Information shown:
--------------------------------

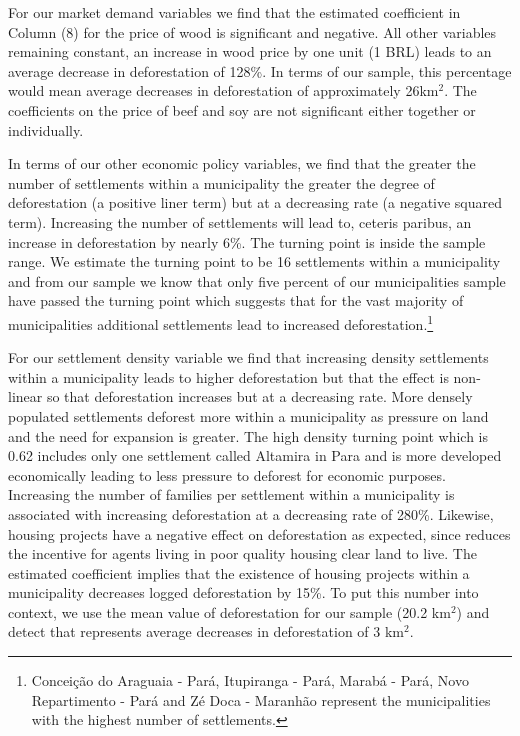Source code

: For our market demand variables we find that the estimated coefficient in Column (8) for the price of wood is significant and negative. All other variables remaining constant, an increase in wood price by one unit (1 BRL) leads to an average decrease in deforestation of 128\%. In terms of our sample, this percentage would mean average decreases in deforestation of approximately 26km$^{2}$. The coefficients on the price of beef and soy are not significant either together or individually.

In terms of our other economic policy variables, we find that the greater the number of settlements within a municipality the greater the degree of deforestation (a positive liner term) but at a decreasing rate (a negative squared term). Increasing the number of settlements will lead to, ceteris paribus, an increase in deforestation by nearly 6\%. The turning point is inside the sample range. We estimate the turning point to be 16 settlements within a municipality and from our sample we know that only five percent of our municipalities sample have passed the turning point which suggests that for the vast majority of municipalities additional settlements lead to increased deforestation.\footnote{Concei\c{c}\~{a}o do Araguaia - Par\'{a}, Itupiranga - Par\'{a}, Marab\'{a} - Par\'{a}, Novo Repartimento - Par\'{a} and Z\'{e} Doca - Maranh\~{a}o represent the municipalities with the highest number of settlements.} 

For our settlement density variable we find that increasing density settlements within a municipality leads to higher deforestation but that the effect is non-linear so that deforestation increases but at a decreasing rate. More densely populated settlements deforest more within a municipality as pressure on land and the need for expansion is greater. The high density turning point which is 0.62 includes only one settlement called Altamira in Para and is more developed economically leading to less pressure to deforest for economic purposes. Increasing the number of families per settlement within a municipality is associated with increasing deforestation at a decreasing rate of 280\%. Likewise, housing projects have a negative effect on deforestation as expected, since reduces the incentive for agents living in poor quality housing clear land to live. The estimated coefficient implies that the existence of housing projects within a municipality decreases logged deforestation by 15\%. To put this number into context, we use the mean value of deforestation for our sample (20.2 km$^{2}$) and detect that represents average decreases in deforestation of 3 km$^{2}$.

--------------------------------

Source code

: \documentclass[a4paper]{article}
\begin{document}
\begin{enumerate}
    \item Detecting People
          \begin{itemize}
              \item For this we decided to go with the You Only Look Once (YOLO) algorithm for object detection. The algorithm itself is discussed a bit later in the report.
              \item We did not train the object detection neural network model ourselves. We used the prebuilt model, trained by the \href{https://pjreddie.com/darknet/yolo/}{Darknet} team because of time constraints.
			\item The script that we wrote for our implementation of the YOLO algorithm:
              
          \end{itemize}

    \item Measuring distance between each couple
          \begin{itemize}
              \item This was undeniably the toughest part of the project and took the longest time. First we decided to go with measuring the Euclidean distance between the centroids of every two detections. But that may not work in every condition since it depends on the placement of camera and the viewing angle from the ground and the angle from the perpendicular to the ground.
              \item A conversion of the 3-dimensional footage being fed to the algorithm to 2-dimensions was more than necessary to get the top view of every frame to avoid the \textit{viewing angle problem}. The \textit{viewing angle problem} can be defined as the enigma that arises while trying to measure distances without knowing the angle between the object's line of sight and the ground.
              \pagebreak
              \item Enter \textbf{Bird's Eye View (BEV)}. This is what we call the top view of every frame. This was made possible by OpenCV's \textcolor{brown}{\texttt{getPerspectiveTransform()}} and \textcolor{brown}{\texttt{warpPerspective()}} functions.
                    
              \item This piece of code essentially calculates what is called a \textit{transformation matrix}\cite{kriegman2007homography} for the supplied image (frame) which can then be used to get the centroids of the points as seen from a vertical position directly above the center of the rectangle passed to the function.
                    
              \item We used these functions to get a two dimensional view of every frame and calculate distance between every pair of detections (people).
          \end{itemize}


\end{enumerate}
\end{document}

--------------------------------

Work request: Search the data above for the word "dimensional" and show every line that has it.

Response:
              \item A conversion of the 3-dimensional footage being fed to the algorithm to 2-dimensions was more than necessary to get the top view of every frame to avoid the \textit{viewing angle problem}. The \textit{viewing angle problem} can be defined as the enigma that arises while trying to measure distances without knowing the angle between the object's line of sight and the ground.
              \item We used these functions to get a two dimensional view of every frame and calculate distance between every pair of detections (people).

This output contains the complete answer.